§ **WHAT TO DO**: The answer must be the lines from the one containing "Venceremos | Νέο single + video" through the last line of the data below, copied exactly, with nothing else.

(Extracted page text data)
■ ■ ■ ■ ■

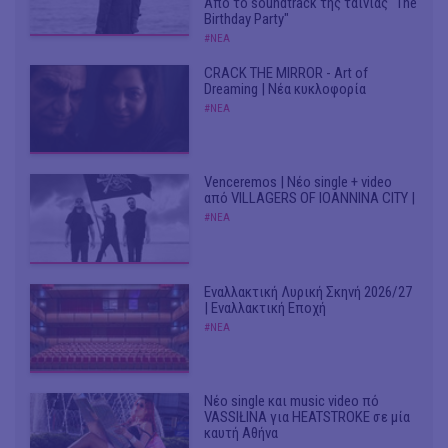
Από το soundtrack της ταινίας "The
Birthday Party"
#ΝΕΑ
CRACK THE MIRROR - Art of
Dreaming | Νέα κυκλοφορία
#ΝΕΑ
Venceremos | Νέο single + video
από VILLAGERS OF IOANNINA CITY |
#ΝΕΑ
Εναλλακτική Λυρική Σκηνή 2026/27
| Εναλλακτική Εποχή
#ΝΕΑ
Νέο single και music video πό
VASSIŁINA για HEATSTROKE σε μία
καυτή Αθήνα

■ ■ ■ ■ ■

§ **FINISHED EXERCISE**:
Venceremos | Νέο single + video
από VILLAGERS OF IOANNINA CITY |
#ΝΕΑ
Εναλλακτική Λυρική Σκηνή 2026/27
| Εναλλακτική Εποχή
#ΝΕΑ
Νέο single και music video πό
VASSIŁINA για HEATSTROKE σε μία
καυτή Αθήνα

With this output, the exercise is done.